Nous savions déjà les enfants friands de rituels (la même chanson, la même histoire, les mêmes mots avant de s’endormir), de stabilité et de repères (de temps, d’espace ou de personnes). Appliqué à la familiarisation, nous comprenons que pour appréhender la nouveauté, le bébé doit expérimenter dans un contexte de régularité, il s’agit donc de proposer une répétition de situations identiques (même lieu, mêmes jouets, même personne, même moment…) à chaque fois que l’enfant sera accueilli, plutôt que vouloir à tout prix passer à une autre étape. Ainsi, peu importe le temps passé, il est presque plus important qu’une séquence identique soit répétée. L’enfant trouvera très vite les situations qui se répètent et donc pourra anticiper la suite.

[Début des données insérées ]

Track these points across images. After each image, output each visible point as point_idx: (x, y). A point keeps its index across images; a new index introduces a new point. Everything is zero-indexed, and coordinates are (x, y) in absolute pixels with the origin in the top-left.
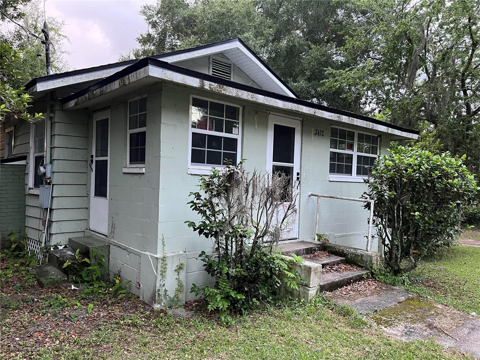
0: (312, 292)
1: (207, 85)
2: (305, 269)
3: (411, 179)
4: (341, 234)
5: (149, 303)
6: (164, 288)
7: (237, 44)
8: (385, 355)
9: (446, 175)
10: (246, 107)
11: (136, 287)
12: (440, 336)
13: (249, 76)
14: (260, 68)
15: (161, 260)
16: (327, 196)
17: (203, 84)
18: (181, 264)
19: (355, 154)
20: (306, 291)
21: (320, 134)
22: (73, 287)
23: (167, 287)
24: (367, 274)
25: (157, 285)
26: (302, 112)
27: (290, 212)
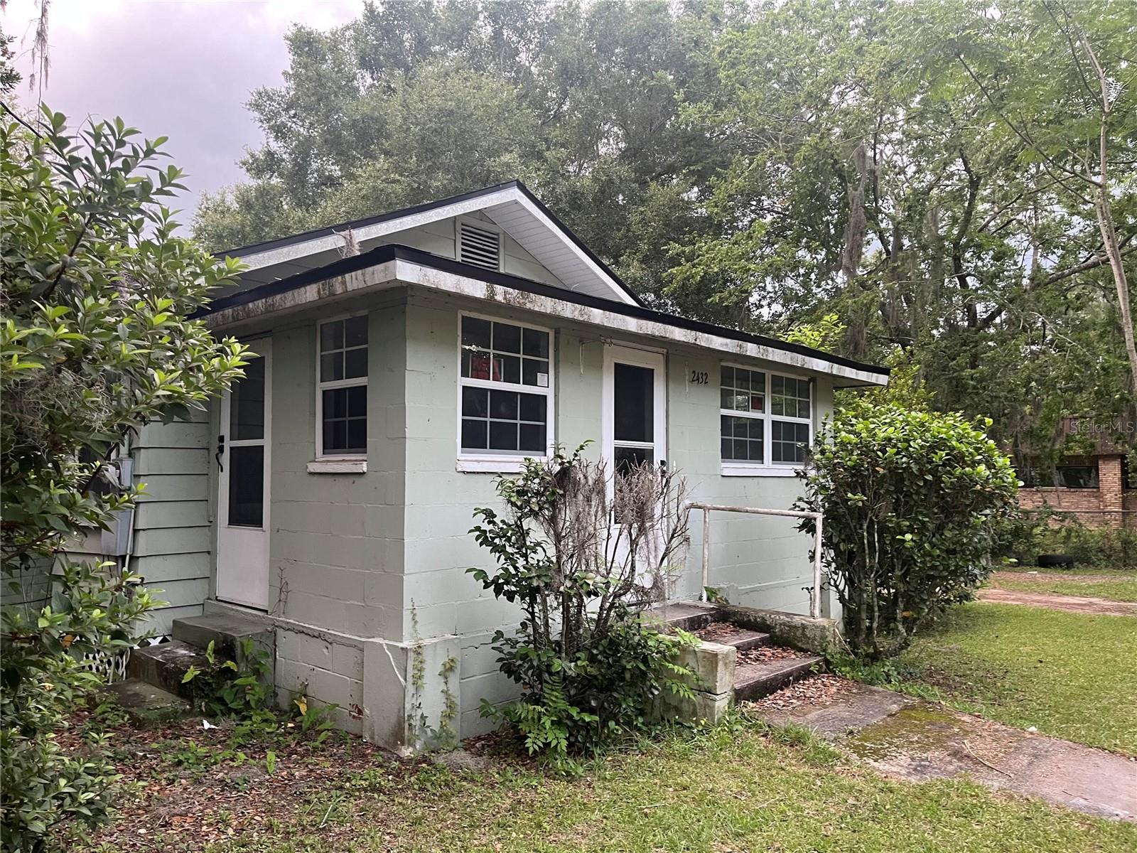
0: (721, 703)
1: (501, 293)
2: (705, 657)
3: (892, 469)
4: (748, 587)
5: (387, 747)
6: (419, 712)
7: (514, 194)
8: (887, 807)
9: (959, 459)
10: (562, 330)
11: (350, 715)
12: (977, 771)
13: (537, 257)
14: (561, 241)
15: (412, 654)
16: (723, 507)
17: (493, 291)
18: (452, 661)
19: (768, 417)
20: (709, 702)
21: (701, 380)
22: (207, 725)
23: (425, 710)
24: (817, 663)
25: (406, 706)
26: (671, 339)
27: (675, 542)
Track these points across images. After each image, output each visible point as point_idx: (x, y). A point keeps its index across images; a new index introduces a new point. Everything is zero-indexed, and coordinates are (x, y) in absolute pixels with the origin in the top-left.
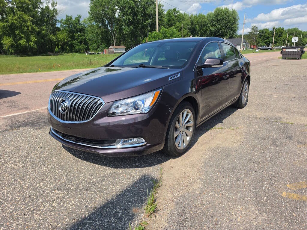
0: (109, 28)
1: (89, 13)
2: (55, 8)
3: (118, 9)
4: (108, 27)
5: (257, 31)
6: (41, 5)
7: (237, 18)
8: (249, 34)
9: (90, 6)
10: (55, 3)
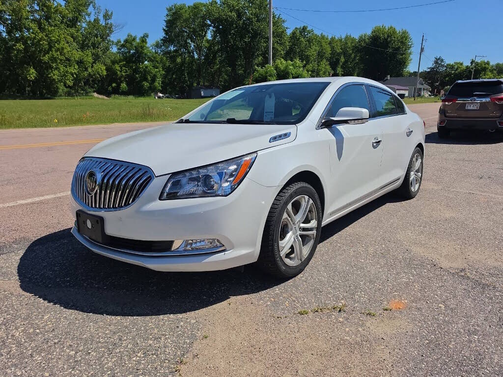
0: (196, 56)
1: (164, 30)
2: (109, 21)
3: (210, 26)
4: (193, 53)
5: (443, 66)
6: (87, 17)
7: (410, 44)
8: (429, 70)
9: (166, 20)
10: (110, 13)
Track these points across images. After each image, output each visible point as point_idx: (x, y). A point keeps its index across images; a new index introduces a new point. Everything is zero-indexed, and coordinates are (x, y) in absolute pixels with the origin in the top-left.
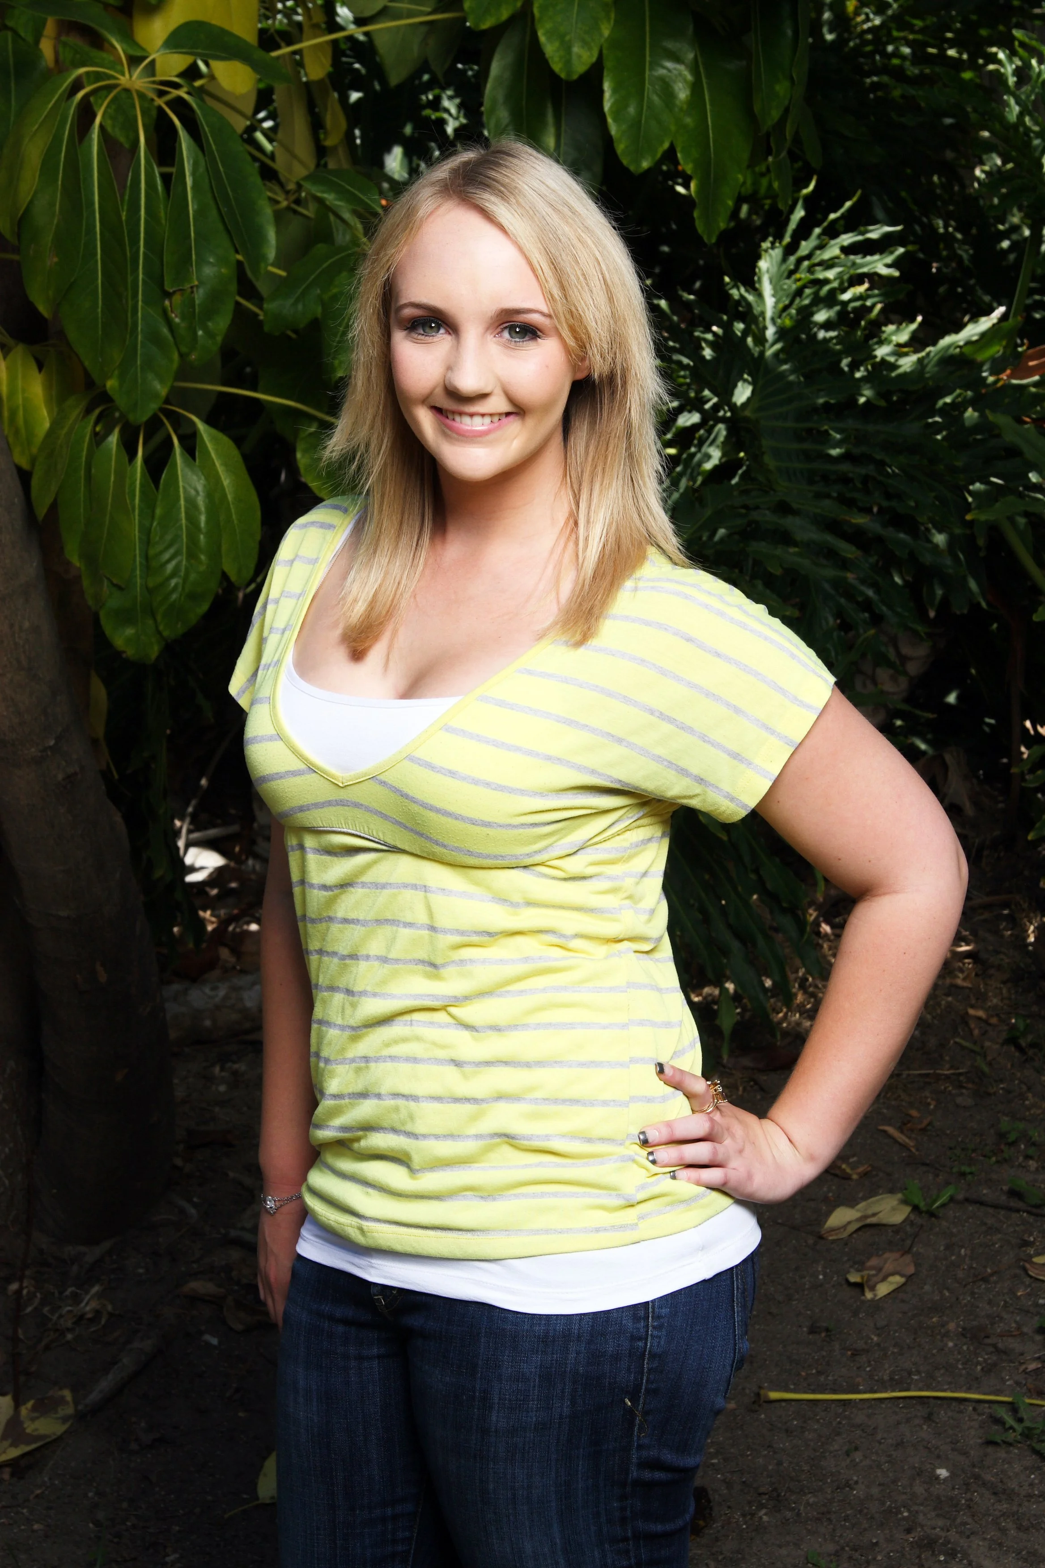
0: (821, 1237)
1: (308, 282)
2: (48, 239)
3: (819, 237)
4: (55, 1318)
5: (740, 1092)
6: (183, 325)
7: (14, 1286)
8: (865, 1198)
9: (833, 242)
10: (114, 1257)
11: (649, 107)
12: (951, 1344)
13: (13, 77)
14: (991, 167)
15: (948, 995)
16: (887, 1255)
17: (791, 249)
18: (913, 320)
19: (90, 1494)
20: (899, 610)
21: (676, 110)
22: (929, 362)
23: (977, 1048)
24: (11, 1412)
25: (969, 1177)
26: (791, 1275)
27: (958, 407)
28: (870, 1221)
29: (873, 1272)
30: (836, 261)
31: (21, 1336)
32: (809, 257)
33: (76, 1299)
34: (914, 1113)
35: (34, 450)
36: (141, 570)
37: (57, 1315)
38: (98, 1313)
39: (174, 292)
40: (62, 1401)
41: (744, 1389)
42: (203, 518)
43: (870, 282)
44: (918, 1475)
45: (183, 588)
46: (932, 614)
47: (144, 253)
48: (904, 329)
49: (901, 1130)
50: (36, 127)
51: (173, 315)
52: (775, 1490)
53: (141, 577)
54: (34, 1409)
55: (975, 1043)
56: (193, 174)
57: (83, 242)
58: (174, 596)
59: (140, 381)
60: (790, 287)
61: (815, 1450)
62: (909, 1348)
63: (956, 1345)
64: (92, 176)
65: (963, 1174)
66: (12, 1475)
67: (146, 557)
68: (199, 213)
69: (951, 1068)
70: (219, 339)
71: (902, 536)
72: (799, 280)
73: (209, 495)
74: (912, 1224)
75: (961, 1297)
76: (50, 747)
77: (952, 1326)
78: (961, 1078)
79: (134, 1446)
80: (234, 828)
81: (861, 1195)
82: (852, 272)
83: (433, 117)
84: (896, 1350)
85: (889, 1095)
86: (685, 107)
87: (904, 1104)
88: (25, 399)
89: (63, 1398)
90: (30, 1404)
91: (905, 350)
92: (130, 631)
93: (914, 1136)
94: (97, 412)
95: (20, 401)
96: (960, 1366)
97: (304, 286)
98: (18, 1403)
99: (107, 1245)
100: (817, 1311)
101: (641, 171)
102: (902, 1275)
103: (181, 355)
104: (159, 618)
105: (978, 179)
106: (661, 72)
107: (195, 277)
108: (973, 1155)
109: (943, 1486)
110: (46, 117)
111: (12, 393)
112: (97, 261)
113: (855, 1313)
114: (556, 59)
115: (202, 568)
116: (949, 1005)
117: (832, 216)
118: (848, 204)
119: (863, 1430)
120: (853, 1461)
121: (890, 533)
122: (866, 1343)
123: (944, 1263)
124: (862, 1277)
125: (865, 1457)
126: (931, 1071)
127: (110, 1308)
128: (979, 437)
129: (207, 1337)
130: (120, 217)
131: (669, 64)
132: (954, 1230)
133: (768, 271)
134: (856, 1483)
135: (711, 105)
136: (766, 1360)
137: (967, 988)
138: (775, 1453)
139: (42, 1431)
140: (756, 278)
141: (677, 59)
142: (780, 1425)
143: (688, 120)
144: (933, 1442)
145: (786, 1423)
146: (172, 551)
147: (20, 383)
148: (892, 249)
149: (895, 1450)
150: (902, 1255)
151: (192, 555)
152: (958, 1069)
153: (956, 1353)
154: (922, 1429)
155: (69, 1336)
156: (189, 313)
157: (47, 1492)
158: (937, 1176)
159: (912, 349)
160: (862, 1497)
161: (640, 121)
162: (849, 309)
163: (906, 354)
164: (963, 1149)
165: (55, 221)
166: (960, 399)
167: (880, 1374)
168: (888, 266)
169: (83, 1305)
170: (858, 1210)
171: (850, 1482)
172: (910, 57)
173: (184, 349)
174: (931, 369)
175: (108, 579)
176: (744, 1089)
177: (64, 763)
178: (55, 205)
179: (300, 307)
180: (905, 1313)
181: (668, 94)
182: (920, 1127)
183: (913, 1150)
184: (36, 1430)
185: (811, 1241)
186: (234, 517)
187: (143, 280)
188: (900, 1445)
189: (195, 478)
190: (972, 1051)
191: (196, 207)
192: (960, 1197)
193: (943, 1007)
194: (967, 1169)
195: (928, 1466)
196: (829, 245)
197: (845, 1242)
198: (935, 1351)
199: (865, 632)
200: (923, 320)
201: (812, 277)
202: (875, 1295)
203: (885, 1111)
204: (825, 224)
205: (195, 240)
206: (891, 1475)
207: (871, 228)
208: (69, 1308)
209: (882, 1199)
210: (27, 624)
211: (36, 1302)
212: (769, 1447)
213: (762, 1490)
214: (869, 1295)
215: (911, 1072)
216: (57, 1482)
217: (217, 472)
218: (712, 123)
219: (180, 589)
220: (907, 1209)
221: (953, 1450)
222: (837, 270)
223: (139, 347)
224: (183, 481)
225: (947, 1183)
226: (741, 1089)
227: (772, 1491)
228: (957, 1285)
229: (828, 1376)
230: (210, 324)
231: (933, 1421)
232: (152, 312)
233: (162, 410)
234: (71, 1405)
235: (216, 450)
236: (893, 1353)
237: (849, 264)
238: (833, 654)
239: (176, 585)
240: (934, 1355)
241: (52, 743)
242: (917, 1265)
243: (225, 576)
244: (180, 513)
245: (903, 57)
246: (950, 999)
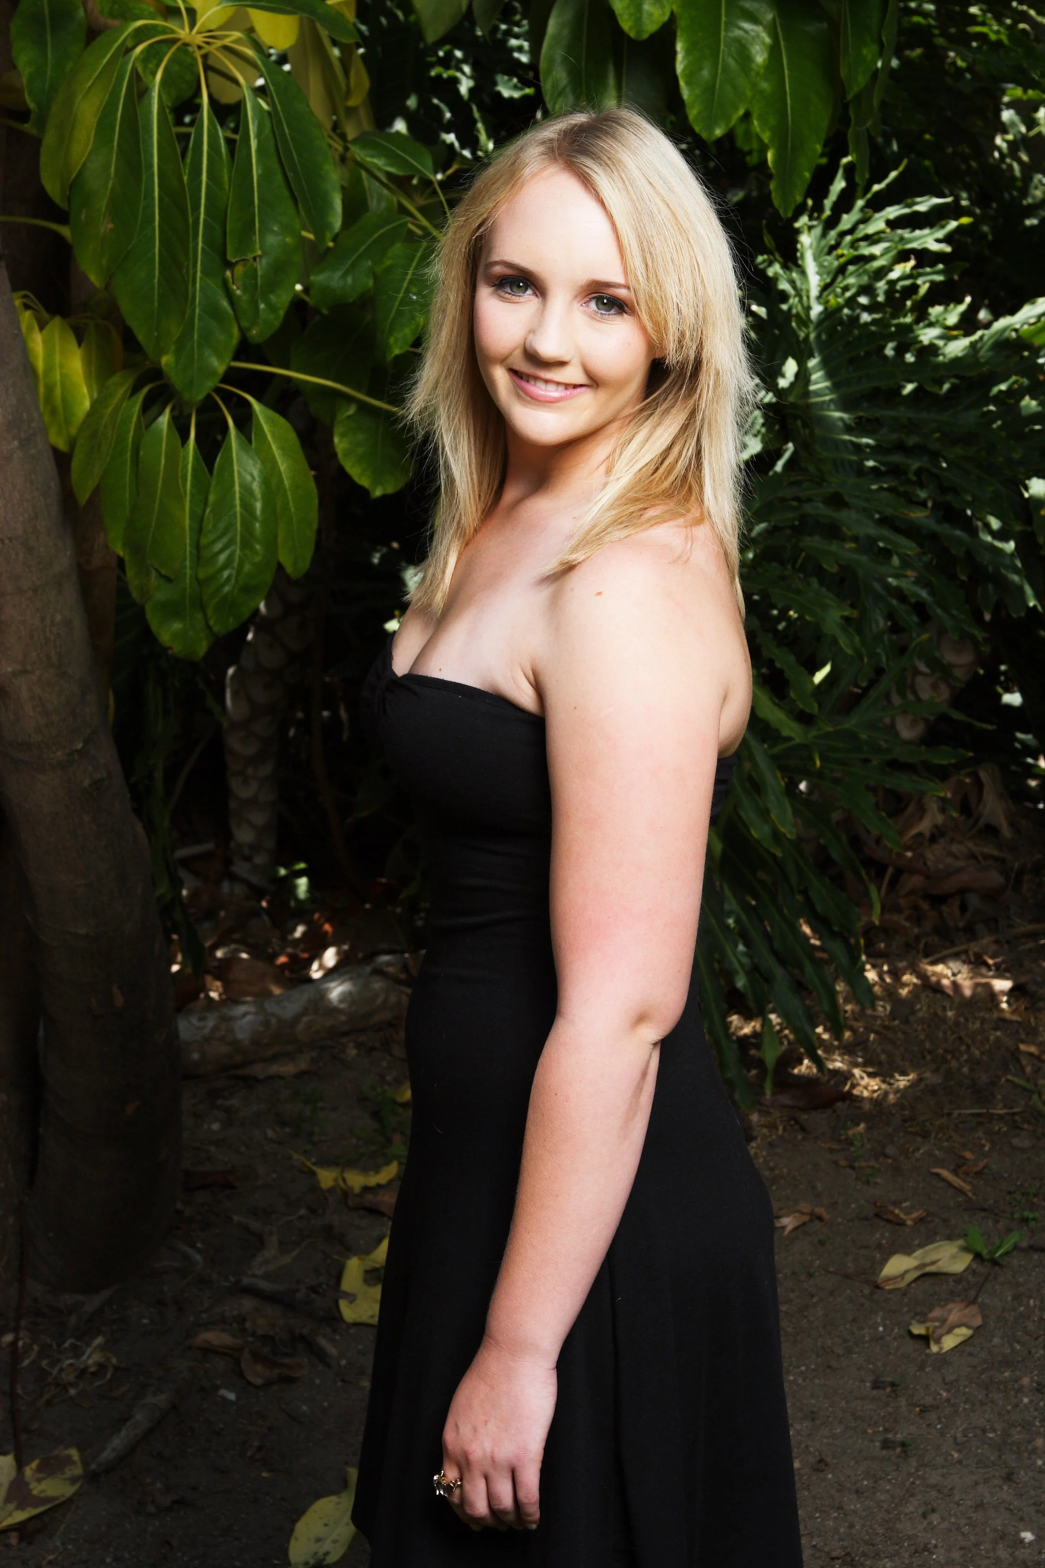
0: (878, 1287)
1: (358, 253)
2: (102, 204)
3: (862, 209)
4: (55, 1372)
5: (780, 1132)
6: (245, 298)
7: (8, 1338)
8: (921, 1246)
9: (877, 215)
10: (115, 1307)
11: (723, 70)
12: (1026, 1400)
13: (48, 29)
14: (1015, 136)
15: (996, 1029)
16: (950, 1306)
17: (831, 223)
18: (960, 301)
19: (108, 1560)
20: (955, 612)
21: (753, 74)
22: (982, 347)
23: (1030, 1086)
24: (13, 1474)
25: (1032, 1224)
26: (848, 1326)
27: (1015, 394)
28: (928, 1269)
29: (937, 1324)
30: (883, 235)
31: (20, 1392)
32: (851, 231)
33: (76, 1351)
34: (968, 1155)
35: (73, 431)
36: (190, 561)
37: (56, 1369)
38: (102, 1367)
39: (237, 262)
40: (69, 1460)
41: (807, 1447)
42: (258, 505)
43: (916, 259)
44: (1001, 1538)
45: (237, 579)
46: (987, 617)
47: (205, 220)
48: (953, 309)
49: (955, 1172)
50: (90, 84)
51: (235, 287)
52: (848, 1554)
53: (191, 568)
54: (39, 1469)
55: (1028, 1080)
56: (258, 136)
57: (141, 206)
58: (227, 589)
59: (196, 357)
60: (831, 264)
61: (888, 1512)
62: (982, 1404)
63: (1031, 1401)
64: (151, 137)
65: (1025, 1221)
66: (21, 1539)
67: (197, 547)
68: (262, 178)
69: (1005, 1107)
70: (282, 313)
71: (958, 533)
72: (842, 256)
73: (266, 482)
74: (974, 1273)
75: (1033, 1351)
76: (77, 751)
77: (1026, 1381)
78: (1017, 1118)
79: (151, 1509)
80: (210, 846)
81: (916, 1242)
82: (900, 247)
83: (445, 75)
84: (967, 1407)
85: (940, 1135)
86: (762, 71)
87: (956, 1145)
88: (63, 376)
89: (69, 1457)
90: (34, 1464)
91: (955, 333)
92: (177, 626)
93: (969, 1179)
94: (145, 390)
95: (58, 377)
96: (1038, 1424)
97: (354, 258)
98: (20, 1464)
99: (105, 1294)
100: (880, 1364)
101: (713, 138)
102: (969, 1327)
103: (241, 330)
104: (210, 612)
105: (999, 149)
106: (737, 33)
107: (258, 246)
108: (1035, 1200)
109: (1029, 1551)
110: (101, 73)
111: (49, 369)
112: (154, 228)
113: (921, 1368)
114: (626, 17)
115: (258, 559)
116: (998, 1039)
117: (876, 187)
118: (893, 174)
119: (939, 1491)
120: (930, 1523)
121: (944, 529)
122: (935, 1399)
123: (1013, 1314)
124: (927, 1329)
125: (943, 1519)
126: (984, 1111)
127: (114, 1361)
128: (1037, 427)
129: (223, 1392)
130: (182, 180)
131: (747, 26)
132: (1021, 1280)
133: (811, 246)
134: (936, 1546)
135: (789, 70)
136: (829, 1417)
137: (1017, 1022)
138: (845, 1515)
139: (50, 1493)
140: (798, 254)
141: (754, 20)
142: (849, 1485)
143: (765, 85)
144: (1015, 1503)
145: (855, 1483)
146: (225, 540)
147: (57, 358)
148: (943, 222)
149: (975, 1512)
150: (967, 1306)
151: (246, 545)
152: (1012, 1108)
153: (1032, 1410)
154: (1002, 1489)
155: (72, 1392)
156: (251, 284)
157: (60, 1558)
158: (997, 1222)
159: (961, 332)
160: (943, 1562)
161: (714, 86)
162: (898, 287)
163: (956, 338)
164: (1023, 1194)
165: (110, 185)
166: (1016, 386)
167: (952, 1432)
168: (938, 241)
169: (85, 1357)
170: (915, 1258)
171: (929, 1546)
172: (934, 14)
173: (245, 324)
174: (984, 353)
175: (156, 570)
176: (785, 1129)
177: (90, 768)
178: (110, 167)
179: (349, 280)
180: (974, 1367)
181: (745, 57)
182: (975, 1169)
183: (970, 1194)
184: (42, 1491)
185: (867, 1291)
186: (291, 504)
187: (203, 249)
188: (980, 1506)
189: (251, 462)
190: (1025, 1089)
191: (260, 171)
192: (1024, 1244)
193: (991, 1042)
194: (1031, 1215)
195: (1012, 1529)
196: (873, 219)
197: (904, 1292)
198: (1009, 1408)
199: (919, 636)
200: (972, 301)
201: (856, 253)
202: (941, 1349)
203: (937, 1152)
204: (869, 196)
205: (259, 207)
206: (972, 1538)
207: (919, 199)
208: (71, 1361)
209: (941, 1246)
210: (58, 618)
211: (33, 1355)
212: (838, 1508)
213: (835, 1554)
214: (934, 1348)
215: (963, 1111)
216: (70, 1547)
217: (274, 457)
218: (790, 88)
219: (233, 581)
220: (968, 1258)
221: (1037, 1511)
222: (883, 245)
223: (196, 321)
224: (238, 466)
225: (1009, 1230)
226: (781, 1128)
227: (846, 1555)
228: (1027, 1338)
229: (896, 1434)
230: (272, 297)
231: (1015, 1482)
232: (212, 285)
233: (218, 390)
234: (79, 1464)
235: (273, 433)
236: (965, 1409)
237: (897, 239)
238: (884, 659)
239: (229, 577)
240: (1008, 1412)
241: (80, 746)
242: (985, 1317)
243: (280, 567)
244: (234, 499)
245: (925, 15)
246: (998, 1033)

Cette anticipation des évènements permettra alors le développement chez lui d'un véritable sentiment de sécurité.
En plus d’être rassurant, ce cadre fiable et stable permettra aux enfants de comprendre, retenir, anticiper et d’agir par eux-mêmes. Ensuite seulement en s’appuyant sur ce qui est devenu familier pour eux, une variable pourra être introduite pour aller vers la nouveauté.
A la lumière de ces découvertes, il devient donc évident de penser autrement la familiarisation, de faire le choix pédagogique de la répétition et de la sécurisation, l’adaptation en crèche ou familiarisation dite sans séparation s’impose alors en toute logique, comme véritable pratique professionnelle.
Il s’agit bien souvent pour les équipes d’une nouvelle forme d’organisation. Pendant une semaine ou deux, des temps en immersion sont initiés, en totale sécurité affective pour l’enfant en respectant sa niche sensorielle. La finalité n’est plus la séparation progressive, les parents étant invités à partager de nombreux moments au sein de la collectivité, mais bien la création du lien. Le moment venu, l’enfant pourra se séparer sereinement pour profiter pleinement de ses journées en crèche.